Copy every record exactly as it stands. Leave the pictures out.

______

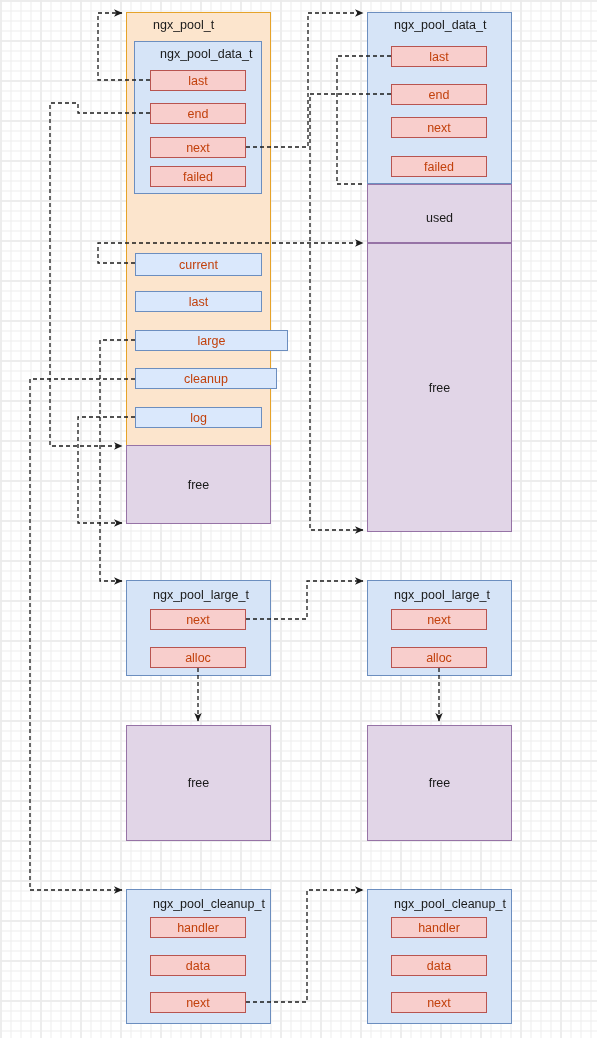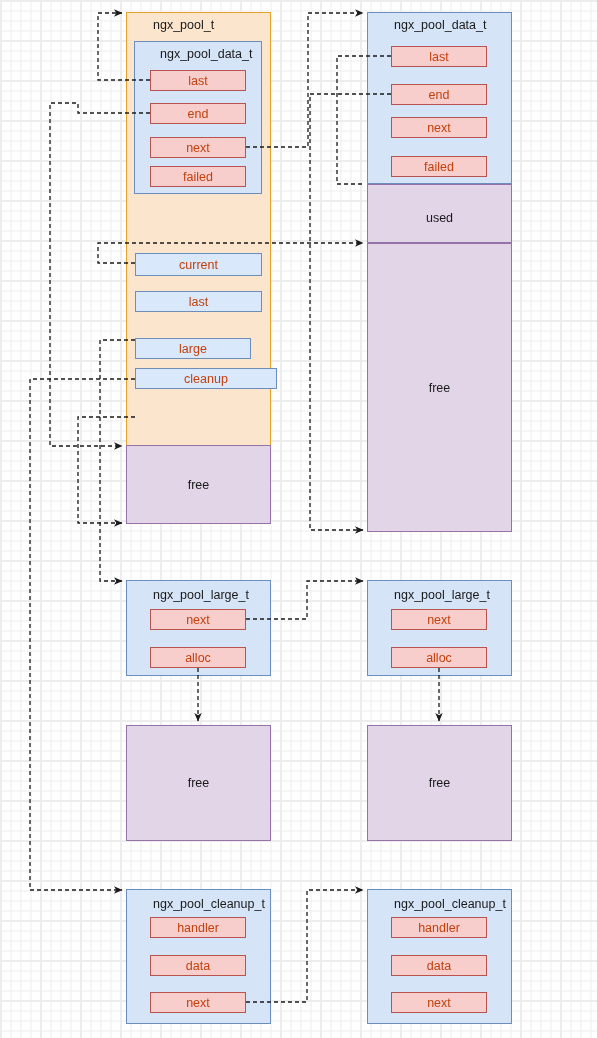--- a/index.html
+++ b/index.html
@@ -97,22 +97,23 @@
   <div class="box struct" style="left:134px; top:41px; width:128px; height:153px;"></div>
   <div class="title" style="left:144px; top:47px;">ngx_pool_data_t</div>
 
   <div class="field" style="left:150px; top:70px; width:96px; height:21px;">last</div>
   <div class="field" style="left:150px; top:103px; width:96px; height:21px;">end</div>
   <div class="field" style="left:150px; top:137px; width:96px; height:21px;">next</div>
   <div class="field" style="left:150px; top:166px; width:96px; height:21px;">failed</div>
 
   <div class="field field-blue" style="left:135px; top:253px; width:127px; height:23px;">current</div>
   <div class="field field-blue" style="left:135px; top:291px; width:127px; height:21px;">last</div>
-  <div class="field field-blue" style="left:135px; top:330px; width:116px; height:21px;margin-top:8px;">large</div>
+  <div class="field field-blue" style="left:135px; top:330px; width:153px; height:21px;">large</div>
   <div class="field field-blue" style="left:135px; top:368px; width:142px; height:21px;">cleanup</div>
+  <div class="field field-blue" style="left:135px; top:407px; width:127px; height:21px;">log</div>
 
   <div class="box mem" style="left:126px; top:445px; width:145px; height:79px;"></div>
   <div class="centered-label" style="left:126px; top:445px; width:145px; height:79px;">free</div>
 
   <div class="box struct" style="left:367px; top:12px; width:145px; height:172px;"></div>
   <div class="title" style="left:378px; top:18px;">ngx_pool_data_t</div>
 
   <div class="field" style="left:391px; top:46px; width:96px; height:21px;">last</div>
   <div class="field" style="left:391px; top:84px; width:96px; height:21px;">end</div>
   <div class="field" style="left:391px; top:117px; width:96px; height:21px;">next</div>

______

ANSWER
--- a/index.html
+++ b/index.html
@@ -97,22 +97,23 @@
   <div class="box struct" style="left:134px; top:41px; width:128px; height:153px;"></div>
   <div class="title" style="left:144px; top:47px;">ngx_pool_data_t</div>
 
   <div class="field" style="left:150px; top:70px; width:96px; height:21px;">last</div>
   <div class="field" style="left:150px; top:103px; width:96px; height:21px;">end</div>
   <div class="field" style="left:150px; top:137px; width:96px; height:21px;">next</div>
   <div class="field" style="left:150px; top:166px; width:96px; height:21px;">failed</div>
 
   <div class="field field-blue" style="left:135px; top:253px; width:127px; height:23px;">current</div>
   <div class="field field-blue" style="left:135px; top:291px; width:127px; height:21px;">last</div>
-  <div class="field field-blue" style="left:135px; top:330px; width:116px; height:21px;margin-top:8px;">large</div>
+  <div class="field field-blue" style="left:135px; top:330px; width:153px; height:21px;">large</div>
   <div class="field field-blue" style="left:135px; top:368px; width:142px; height:21px;">cleanup</div>
+  <div class="field field-blue" style="left:135px; top:407px; width:127px; height:21px;">log</div>
 
   <div class="box mem" style="left:126px; top:445px; width:145px; height:79px;"></div>
   <div class="centered-label" style="left:126px; top:445px; width:145px; height:79px;">free</div>
 
   <div class="box struct" style="left:367px; top:12px; width:145px; height:172px;"></div>
   <div class="title" style="left:378px; top:18px;">ngx_pool_data_t</div>
 
   <div class="field" style="left:391px; top:46px; width:96px; height:21px;">last</div>
   <div class="field" style="left:391px; top:84px; width:96px; height:21px;">end</div>
   <div class="field" style="left:391px; top:117px; width:96px; height:21px;">next</div>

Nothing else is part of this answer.